[[ Passage open ]]

One verse, five voices. Edited by Salvador Litvak, Accidental Talmudist

But Moses spoke before the Lord, saying, “Behold, the children of Israel did not hearken to me. How then will Pharaoh hearken to me, seeing that I am of closed lips? –Exodus 6:12


Rabbi Chaim Singer-Frankes
Interfaith Chaplain, Kaiser Panorama City

Moshe’s voice is a silent howl. It is not unlike that wretched nightmare in which the mouth is open to scream, but not even a peep comes out. The one who yells to deaf ears is a prisoner in a cell. And thus even though Moshe roams the wilderness free, he is like the Israelite slaves: the personification of despair. Furthermore, since Moshe describes his lips as “ar’el” (meaning: uncircumcised), his cry alludes to being alien even among the Israelites.

[[ Passage closed ]]
[[ Dataset extract open ]]

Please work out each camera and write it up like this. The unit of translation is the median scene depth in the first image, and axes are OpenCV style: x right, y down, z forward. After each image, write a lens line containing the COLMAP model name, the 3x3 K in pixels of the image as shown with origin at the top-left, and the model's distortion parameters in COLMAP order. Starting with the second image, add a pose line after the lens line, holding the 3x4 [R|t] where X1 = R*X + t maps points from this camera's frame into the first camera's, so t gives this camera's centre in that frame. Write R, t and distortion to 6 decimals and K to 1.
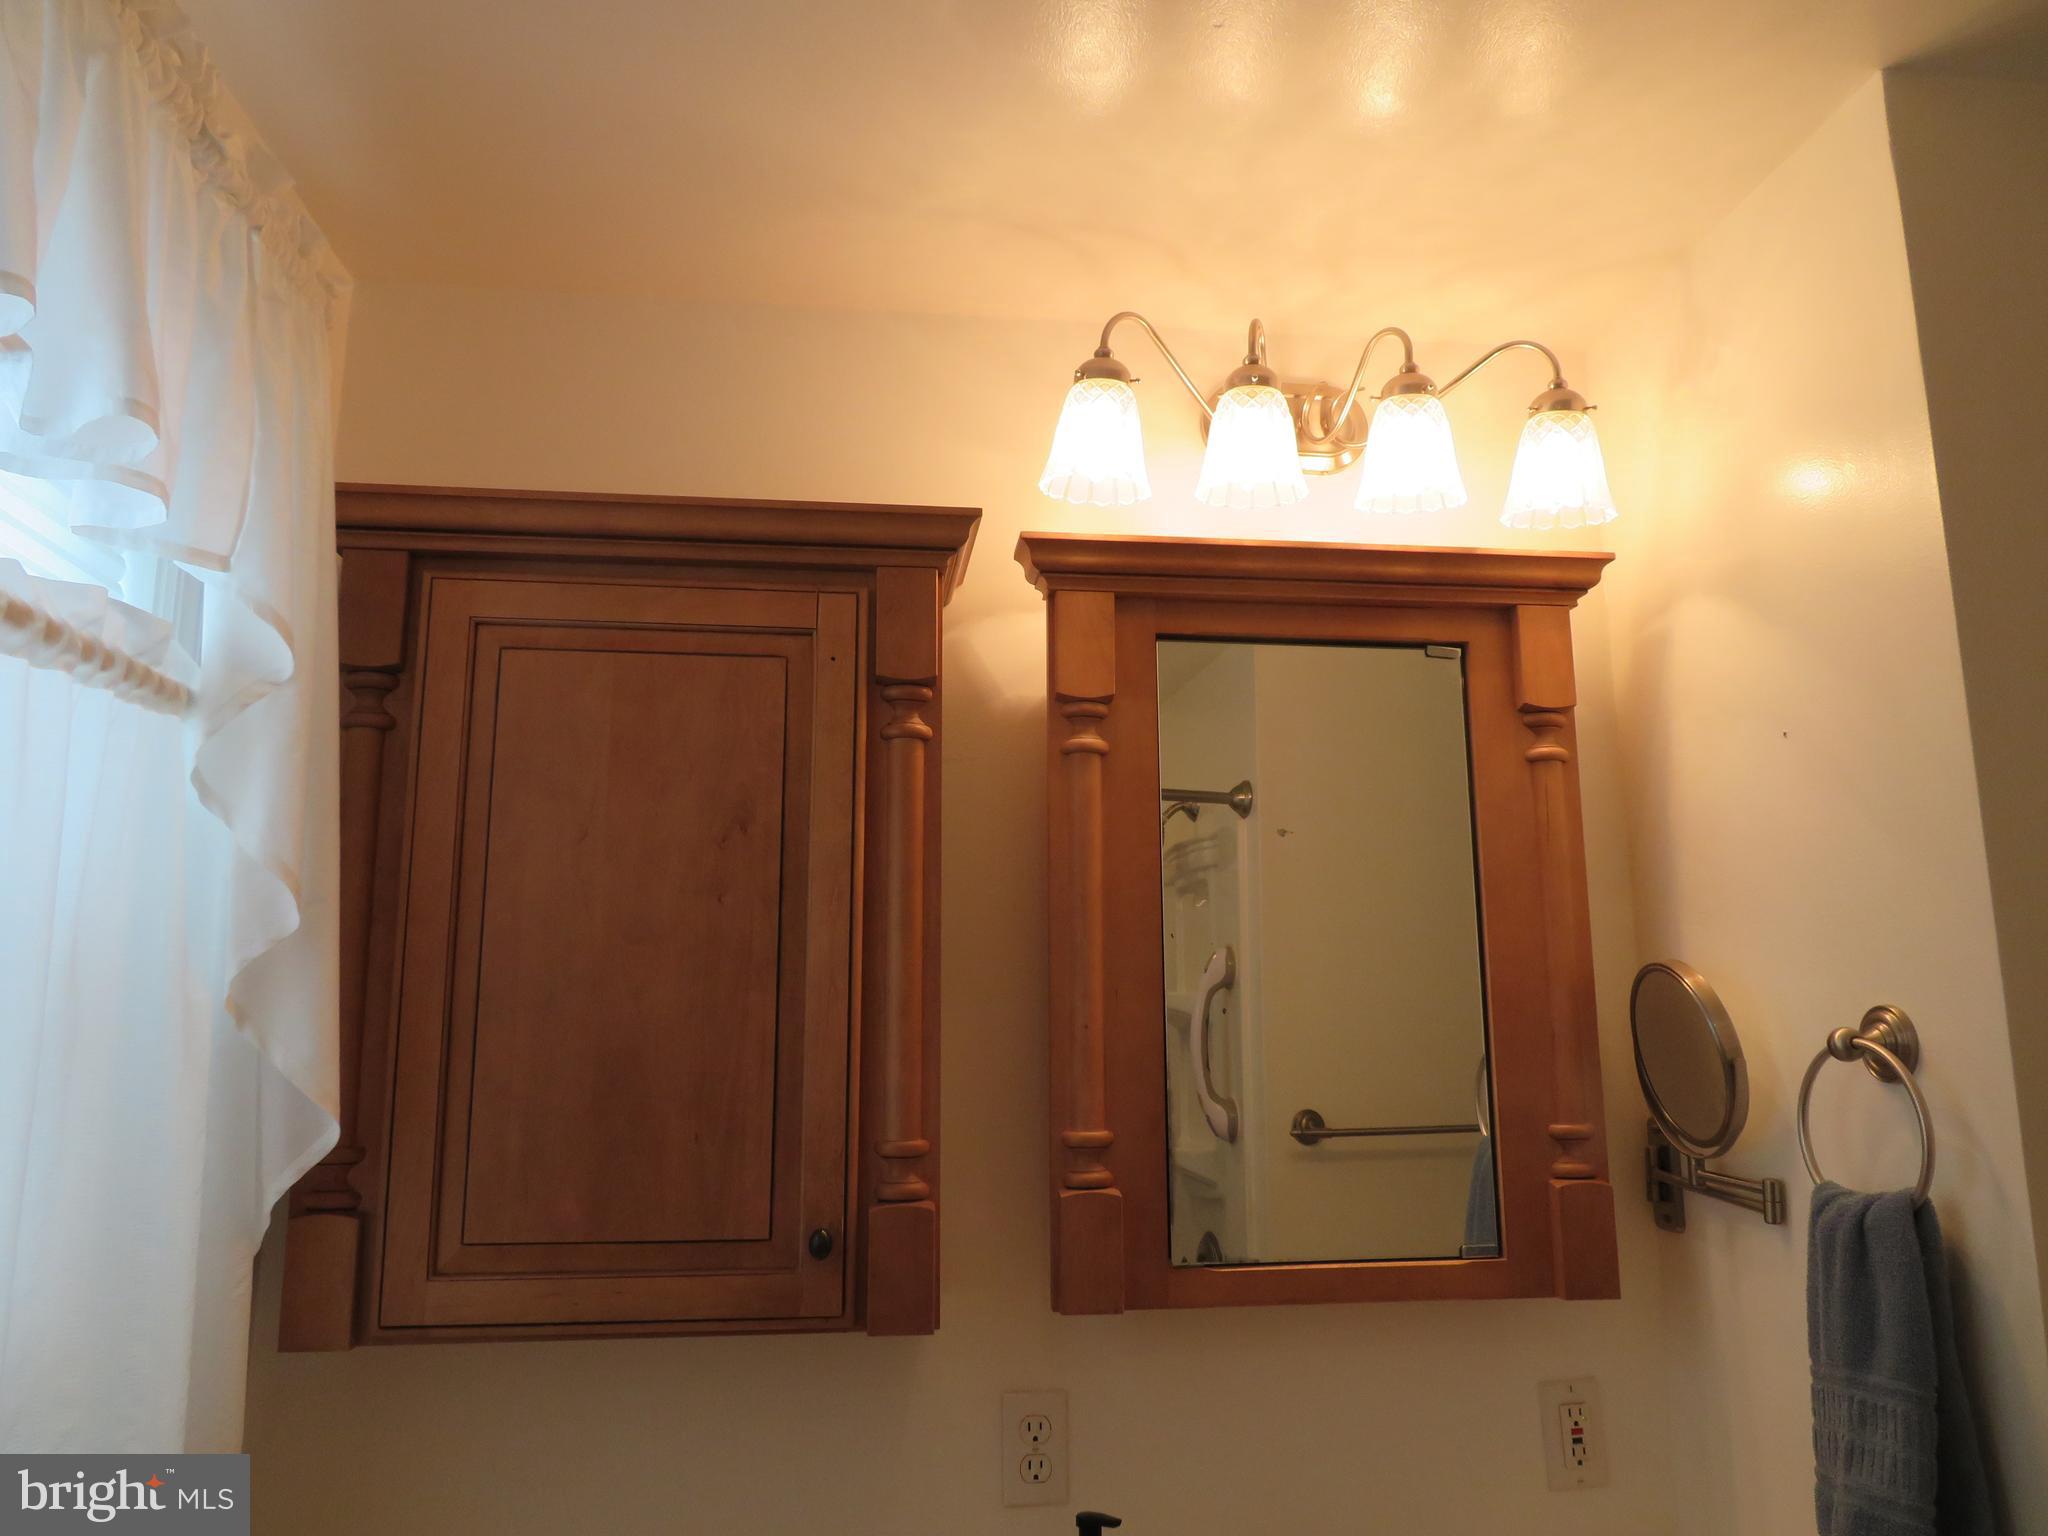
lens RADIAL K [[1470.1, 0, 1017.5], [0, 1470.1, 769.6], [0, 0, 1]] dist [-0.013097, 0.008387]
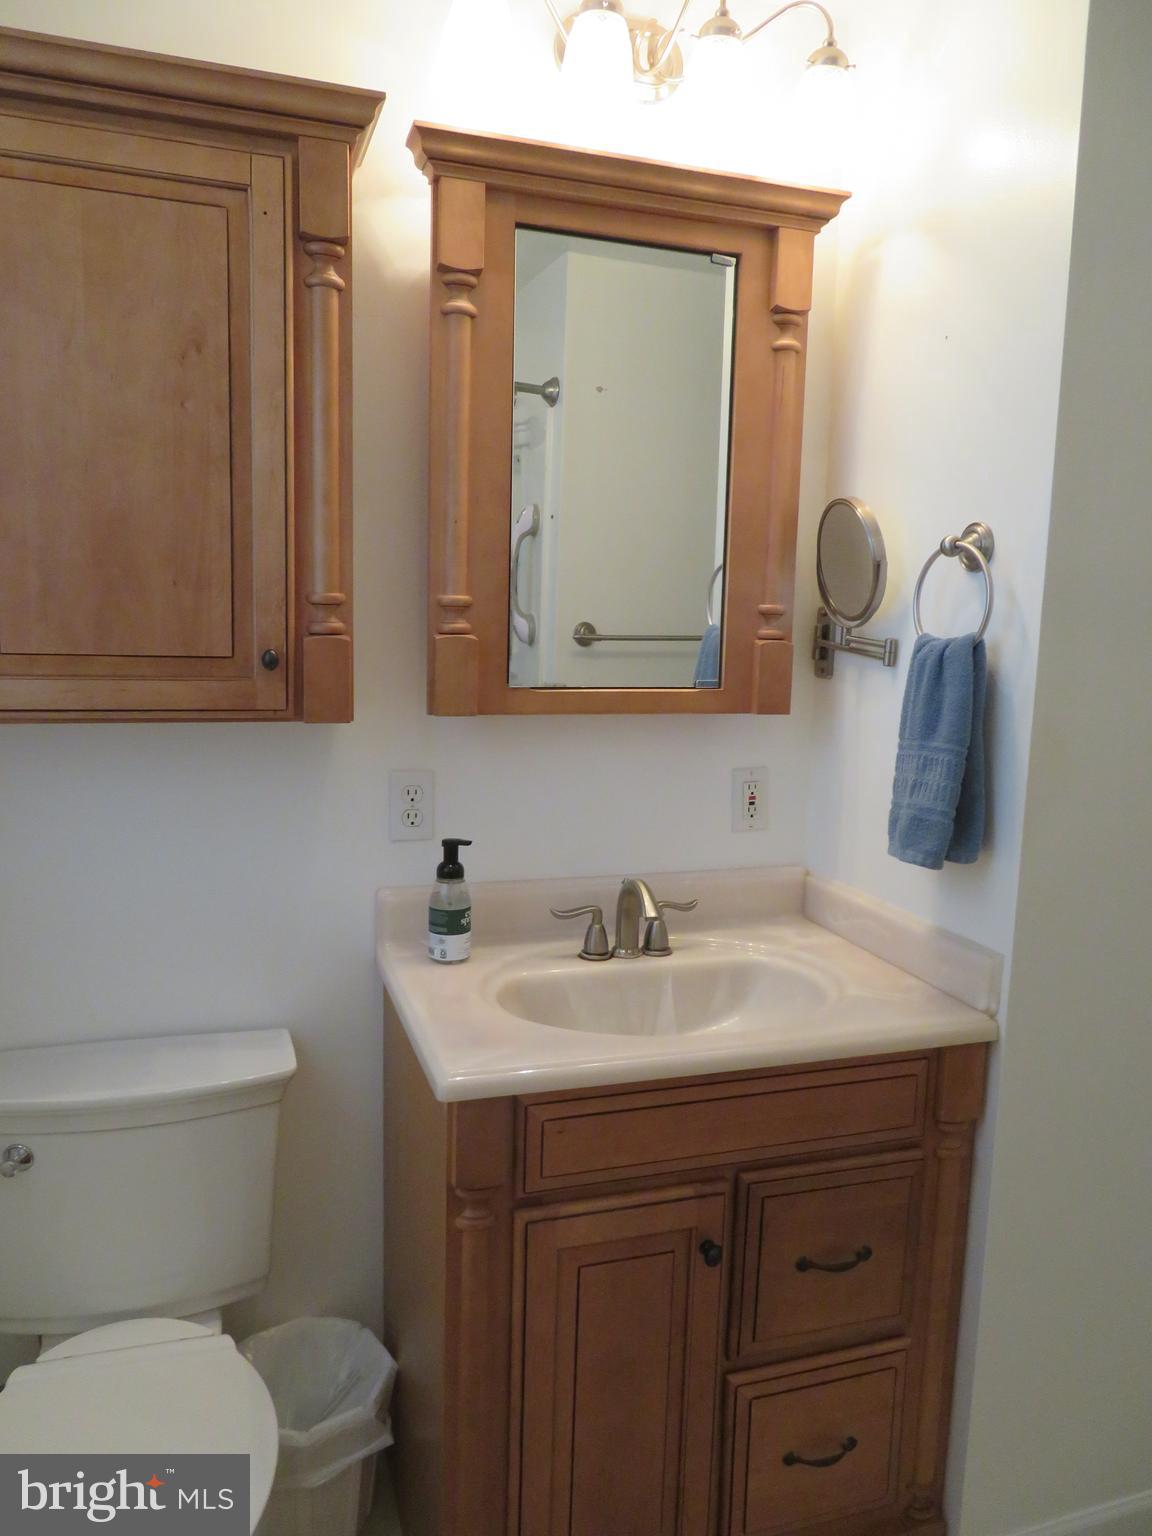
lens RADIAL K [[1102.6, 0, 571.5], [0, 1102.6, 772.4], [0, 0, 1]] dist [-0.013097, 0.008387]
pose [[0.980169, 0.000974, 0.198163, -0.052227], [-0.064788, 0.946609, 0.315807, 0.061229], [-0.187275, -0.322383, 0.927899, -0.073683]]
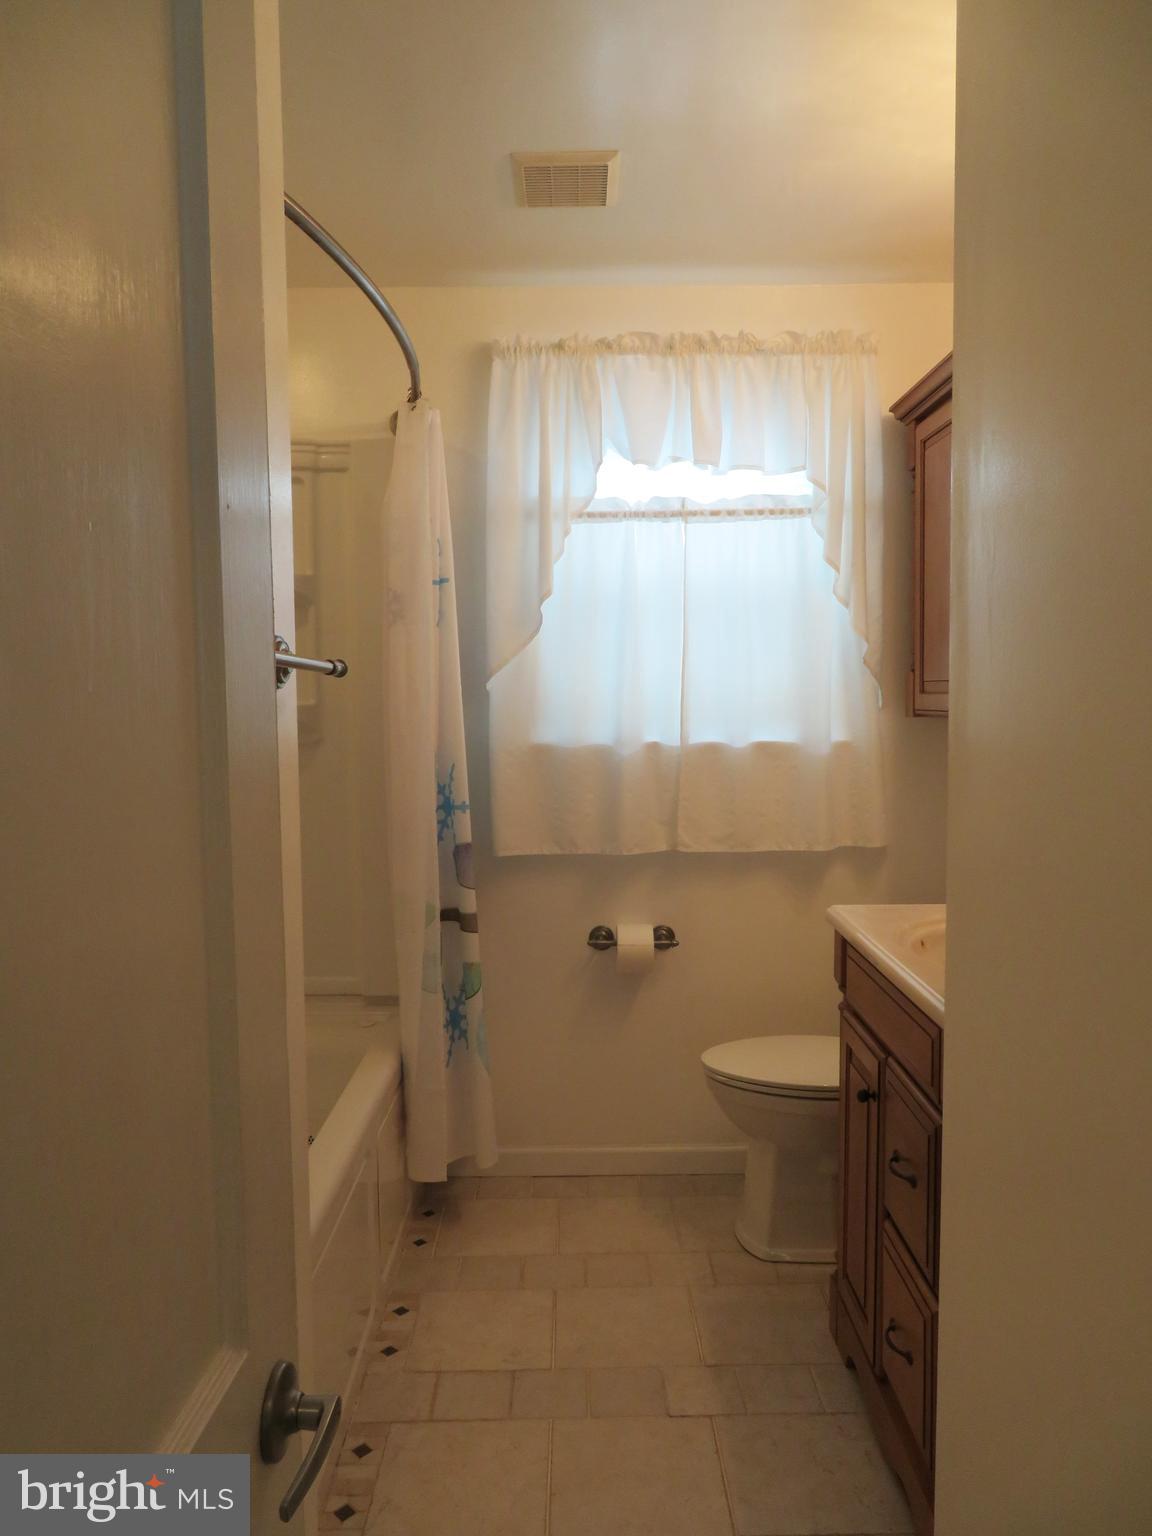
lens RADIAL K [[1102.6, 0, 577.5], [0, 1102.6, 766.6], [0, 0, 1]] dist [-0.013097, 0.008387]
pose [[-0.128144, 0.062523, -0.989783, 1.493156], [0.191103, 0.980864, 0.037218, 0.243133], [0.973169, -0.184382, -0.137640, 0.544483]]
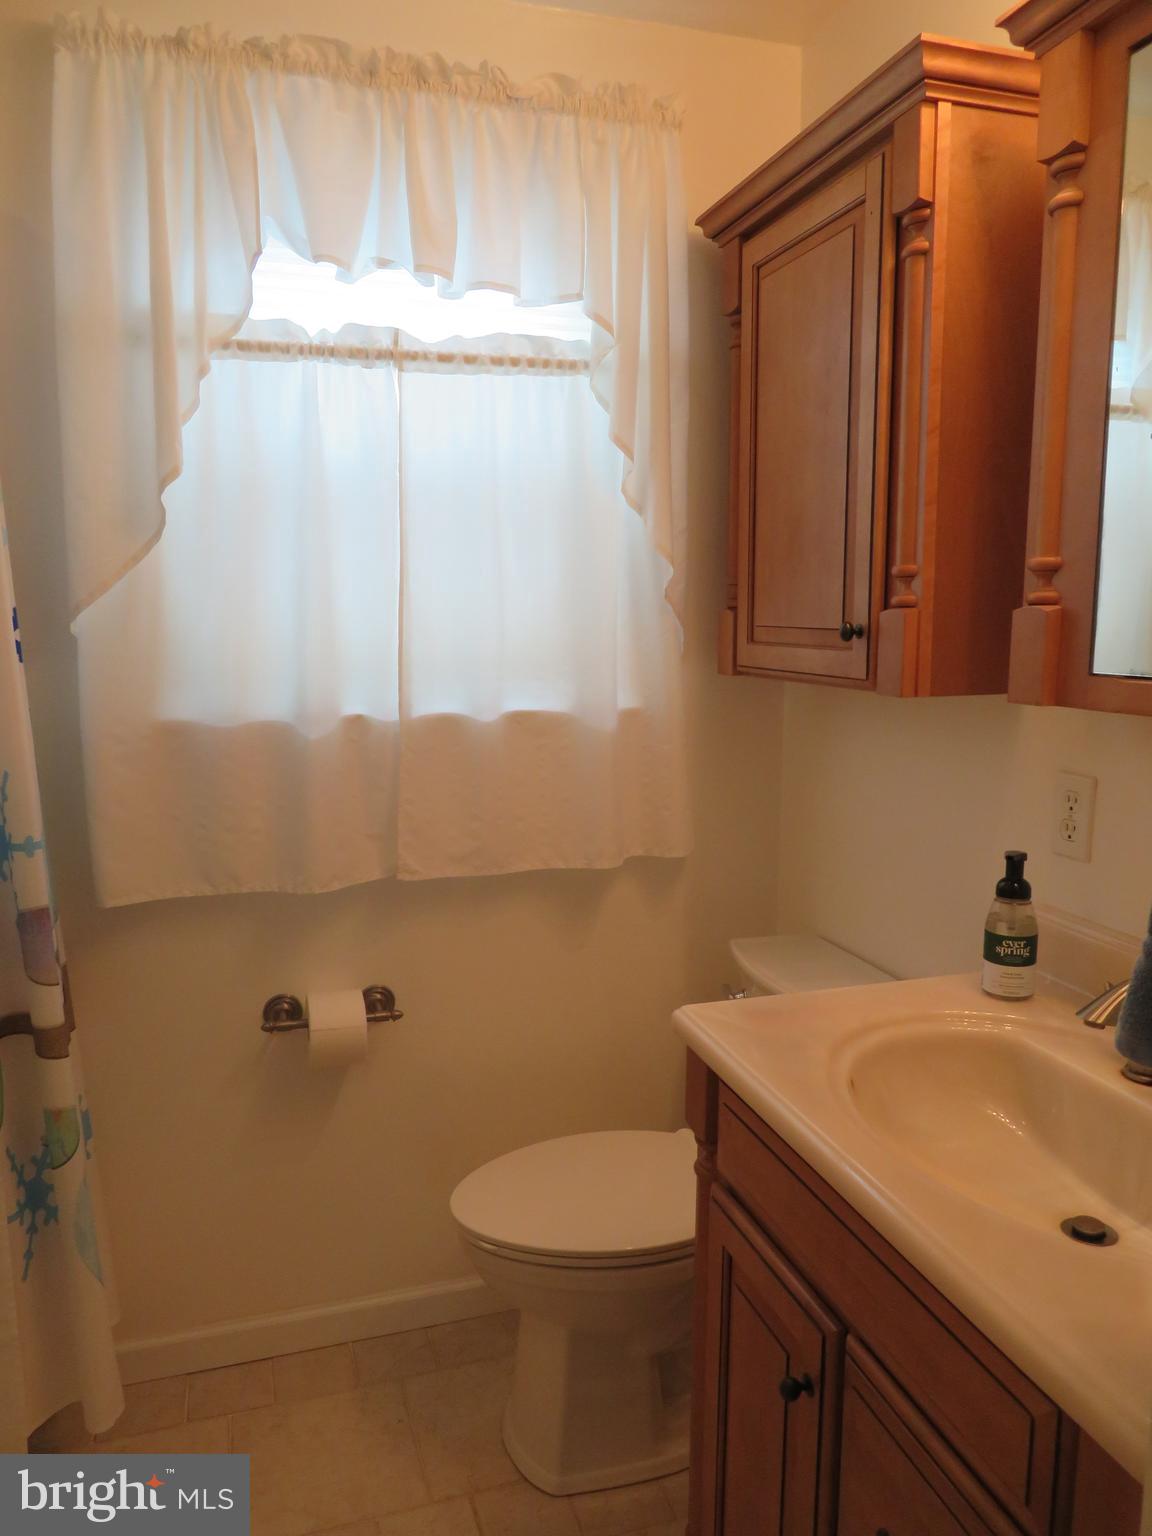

[[ Dataset extract closed ]]

> **Work order 1**: Translate this sentence from the Exodus commentary into Spanish: "The one who yells to deaf ears is a prisoner in a cell."
> **Work order 2**: According to the Exodus commentary, what does the word "ar’el" mean?

> **Problem solution 1**: El que grita a oídos sordos es un prisionero en una celda.

> **Problem solution 2**: Uncircumcised.